Text extractions at the page level:

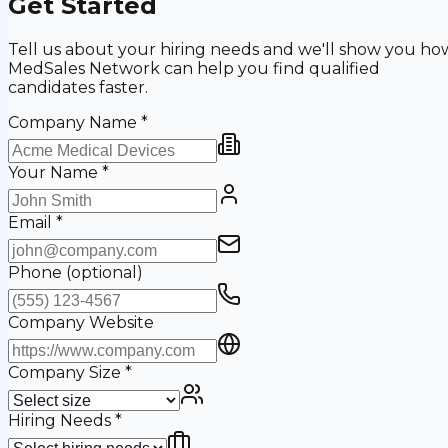
Get Started
Tell us about your hiring needs and we'll show you ho
MedSales Network can help you find qualified
candidates faster.
Company Name
*
Your Name
*
Email
*
Phone
(optional)
Company Website
Company Size
*
Hiring Needs
*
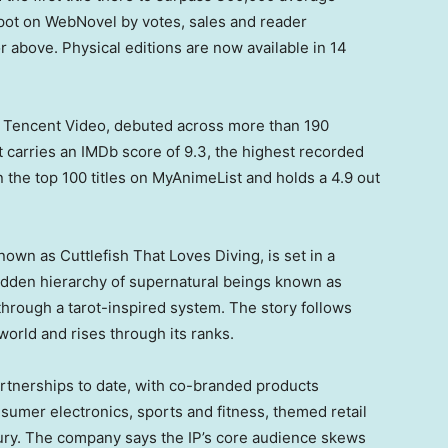
spot on WebNovel by votes, sales and reader
or above. Physical editions are now available in 14
 Tencent Video, debuted across more than 190
t carries an IMDb score of 9.3, the highest recorded
n the top 100 titles on MyAnimeList and holds a 4.9 out
own as Cuttlefish That Loves Diving, is set in a
idden hierarchy of supernatural beings known as
rough a tarot-inspired system. The story follows
world and rises through its ranks.
tnerships to date, with co-branded products
mer electronics, sports and fitness, themed retail
ury. The company says the IP’s core audience skews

Goal of the exercise: Copy the text of all the records above word for word, leaving out the pictures.

Response to the exercise:
Get Started
Tell us about your hiring needs and we'll show you ho
MedSales Network can help you find qualified
candidates faster.
Company Name
*
Your Name
*
Email
*
Phone
(optional)
Company Website
Company Size
*
Hiring Needs
*
spot on WebNovel by votes, sales and reader
or above. Physical editions are now available in 14
 Tencent Video, debuted across more than 190
t carries an IMDb score of 9.3, the highest recorded
n the top 100 titles on MyAnimeList and holds a 4.9 out
own as Cuttlefish That Loves Diving, is set in a
idden hierarchy of supernatural beings known as
rough a tarot-inspired system. The story follows
world and rises through its ranks.
tnerships to date, with co-branded products
mer electronics, sports and fitness, themed retail
ury. The company says the IP’s core audience skews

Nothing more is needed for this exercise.